Comment by ninjagoo

9 days ago

Publishers like The Guardian and NYT are blocking the IA/Wayback Machine. 20% of news websites are blocking both IA and Common Crawl. As an example, https://www.realtor.com/news/celebrity-real-estate/james-van... is unarchivable, with IA being 429ed while the site is accessible otherwise.

And whilst the IA will honour requests not to archive/index, more aggressive scrapers won't, and will disguise their traffic as normal human browser traffic.

So we're basically decided we only want bad actors to be able to scrape, archive, and index.

  • > we're basically decided we only want bad actors to be able to scrape, archive, and index

    AI training will be hard to police. But a lot of these sites inject ads in exchange for paywall circumvention. Just scanning Reddit for the newest archive.is or whatever should cut off most of the traffic.

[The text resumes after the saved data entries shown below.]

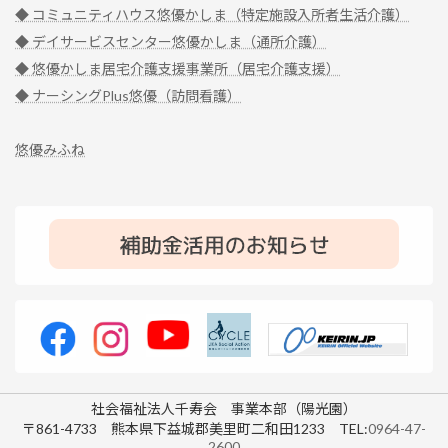
◆ コミュニティハウス悠優かしま（特定施設入所者生活介護）
◆ デイサービスセンター悠優かしま（通所介護）
◆ 悠優かしま居宅介護支援事業所（居宅介護支援）
◆ ナーシングPlus悠優（訪問看護）
悠優みふね
社会福祉法人千寿会 事業本部（陽光園）
〒861-4733 熊本県下益城郡美里町二和田1233 TEL:
0964-47-
2600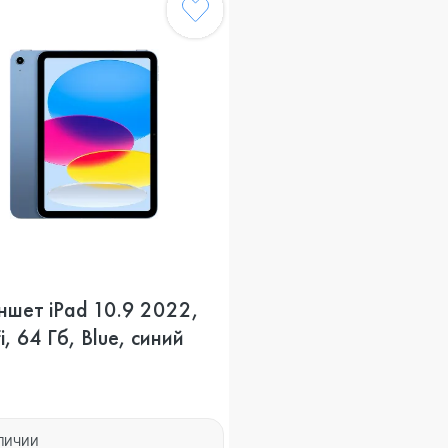
ншет iPad 10.9 2022,
i, 64 Гб, Blue, синий
АЛИЧИИ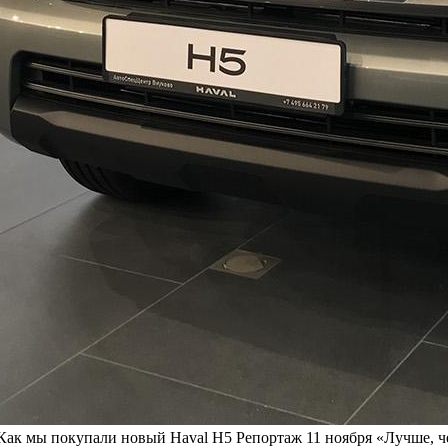
. Как мы покупали новый Haval H5
Репортаж
11 ноября
«Лучше, ч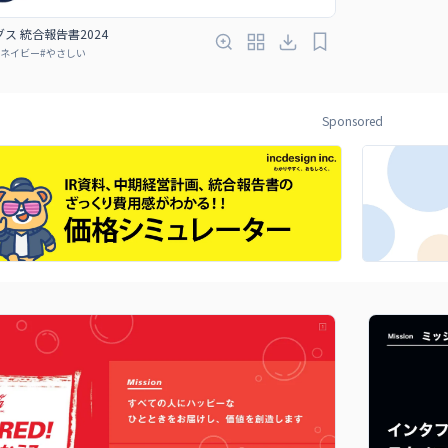
ス 統合報告書2024
ネイビー
#
やさしい
Sponsored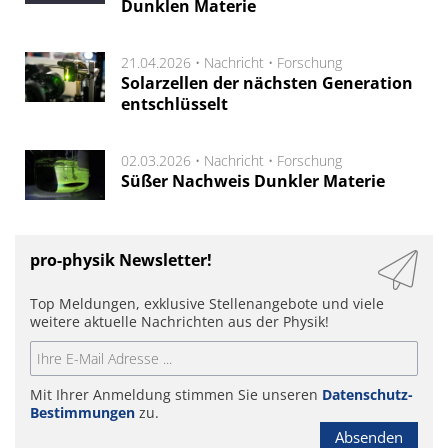
Dunklen Materie
21.04.2026 •
Nachricht
•
Forschung
Solarzellen der nächsten Generation
entschlüsselt
02.03.2026 •
Nachricht
•
Forschung
Süßer Nachweis Dunkler Materie
pro-physik Newsletter!
Top Meldungen, exklusive Stellenangebote und viele
weitere aktuelle Nachrichten aus der Physik!
Mit Ihrer Anmeldung stimmen Sie unseren
Datenschutz-
Bestimmungen
zu.
Absenden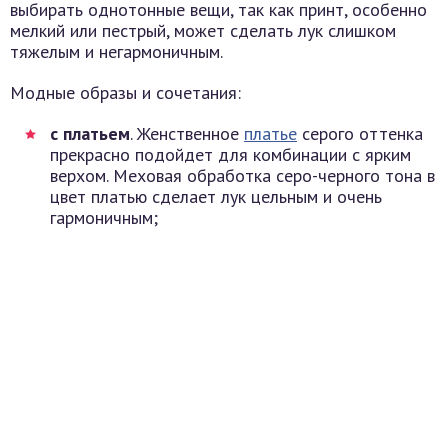
выбирать однотонные вещи, так как принт, особенно
мелкий или пестрый, может сделать лук слишком
тяжелым и негармоничным.
Модные образы и сочетания:
с платьем
. Женственное
платье
серого оттенка
прекрасно подойдет для комбинации с ярким
верхом. Меховая обработка серо-черного тона в
цвет платью сделает лук цельным и очень
гармоничным;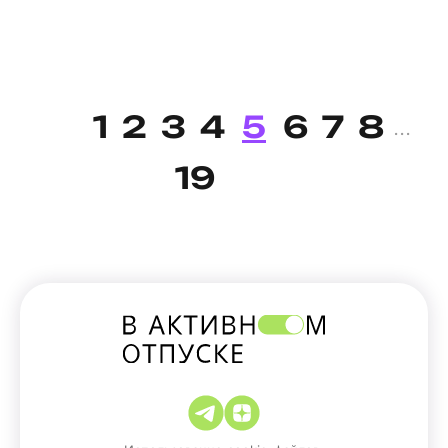
1
2
3
4
5
6
7
8
...
19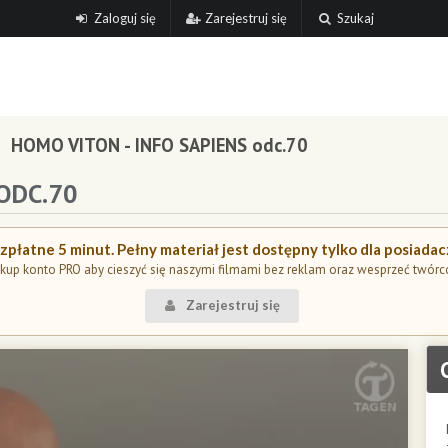
Zaloguj się
Zarejestruj się
Szukaj
HOMO VITON - INFO SAPIENS odc.70
ODC.70
płatne 5 minut. Pełny materiał jest dostępny tylko dla posiada
kup konto PRO aby cieszyć się naszymi filmami bez reklam oraz wesprzeć twórc
Zarejestruj się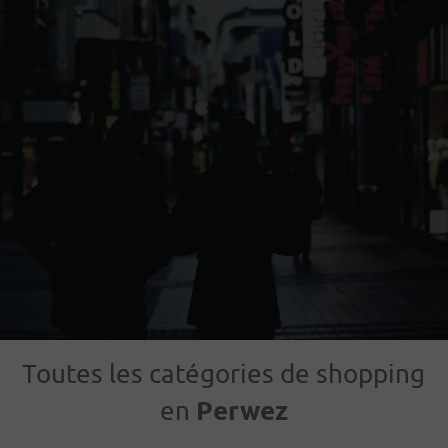
Toutes les catégories de shopping
Perwez
en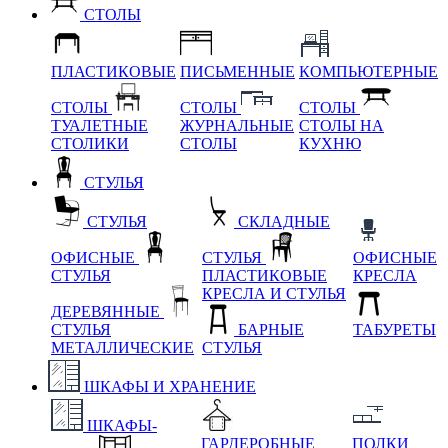
СТОЛЫ
ПЛАСТИКОВЫЕ
ПИСЬМЕННЫЕ
КОМПЬЮТЕРНЫЕ
СТОЛЫ
СТОЛЫ
СТОЛЫ
ТУАЛЕТНЫЕ
ЖУРНАЛЬНЫЕ
СТОЛЫ НА
СТОЛИКИ
СТОЛЫ
КУХНЮ
СТУЛЬЯ
СТУЛЬЯ
СКЛАДНЫЕ
ОФИСНЫЕ
СТУЛЬЯ
ОФИСНЫЕ
СТУЛЬЯ
ПЛАСТИКОВЫЕ
КРЕСЛА
КРЕСЛА И СТУЛЬЯ
ДЕРЕВЯННЫЕ
СТУЛЬЯ
БАРНЫЕ
ТАБУРЕТЫ
МЕТАЛЛИЧЕСКИЕ
СТУЛЬЯ
ШКАФЫ И ХРАНЕНИЕ
ШКАФЫ-
ГАРДЕРОБНЫЕ
ПОЛКИ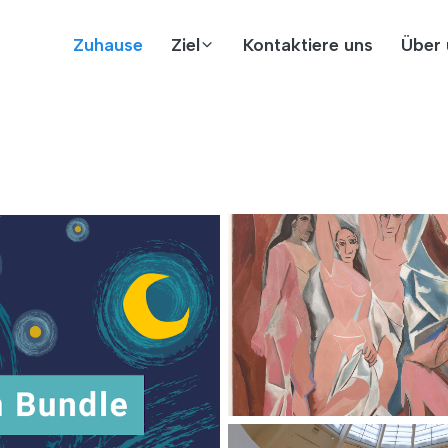
Zuhause
Ziel
Kontaktiere uns
Über 
t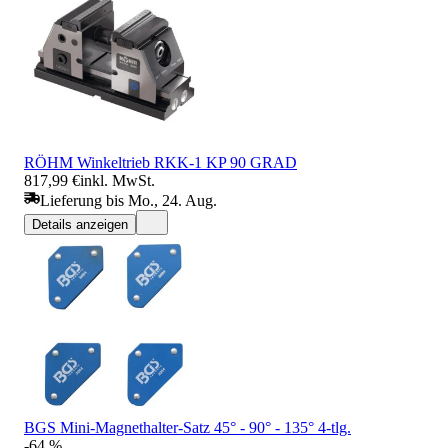
RÖHM Winkeltrieb RKK-1 KP 90 GRAD
817,99 €
inkl. MwSt.
Lieferung bis Mo., 24. Aug.
Details anzeigen
BGS Mini-Magnethalter-Satz 45° - 90° - 135° 4-tlg.
-64 %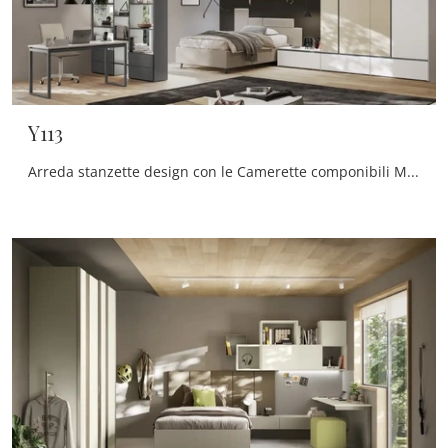
Y113
Arreda stanzette design con le Camerette componibili Moretti Compact Camerette! Il modello Y113 in laccato opaco è per ragazzi.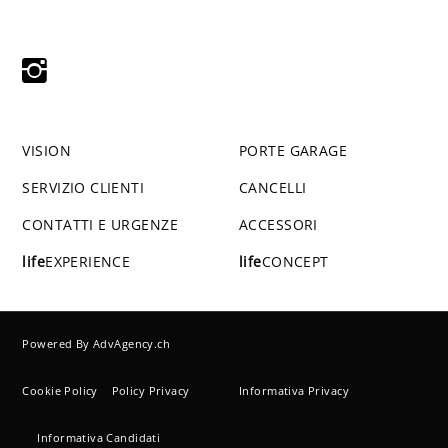
VISION
PORTE GARAGE
SERVIZIO CLIENTI
CANCELLI
CONTATTI E URGENZE
ACCESSORI
life
EXPERIENCE
life
CONCEPT
Powered By
AdvAgency.ch
Cookie Policy
Policy Privacy
Informativa Privacy
Informativa Candidati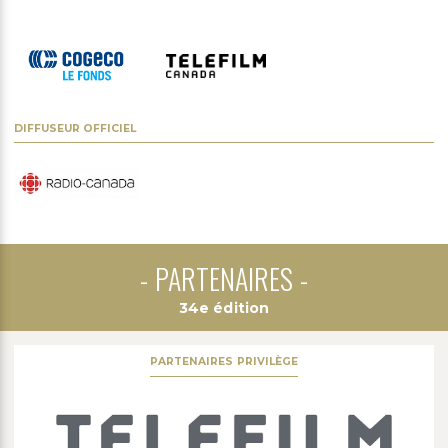
DIFFUSEUR OFFICIEL
PARTENAIRES
34e édition
PARTENAIRES PRIVILÈGE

Presumably someone has already built this and I'm just unaware of it, but I've long thought some sort of crowd sourced archival effort via browser extension should exist. I'm not sure how such an extension would avoid archiving privileged data though.

  • That exists for court documents (RECAP) but I think they didn't have to solve the issue of privilege as PACER publishes unprivileged docs.

    • In particular, habeas petitions against DHS, and SSA appeals aren’t available online for public inspection: you have to go to a clerk’s office and pay for physical copies. (I think this may have been reasonable given the circumstances in past decades… not so now.)

Can you give a reference for The Guardian blocking IA? I just checked with an article from today - already archived, and a manual re-archive worked.

That 20% number is for a limited list of relatively large news websites. If you include the long tail of news, the % of blocking is much smaller.

  • I'm part of that small but (hopefully) growing percentage, because Common Crawl is a deeply dishonest front for AI data scraping. Quoting Wikipedia:

    """ In November 2025, an investigation by technology journalist Alex Reisner for The Atlantic revealed that Common Crawl lied when it claimed it respected paywalls in its scraping and requests from publishers to have their content removed from its databases. It included misleading results in the public search function on its website that showed no entries for websites that had requested their archives be removed, when in fact those sites were still included in its scrapes used by AI companies. """

    My site is CC-BY-NC-SA, i.e. non-commercial and with attribution, and Common Crawl took a dubious position on whether fair use makes that irrelevant. They can burn.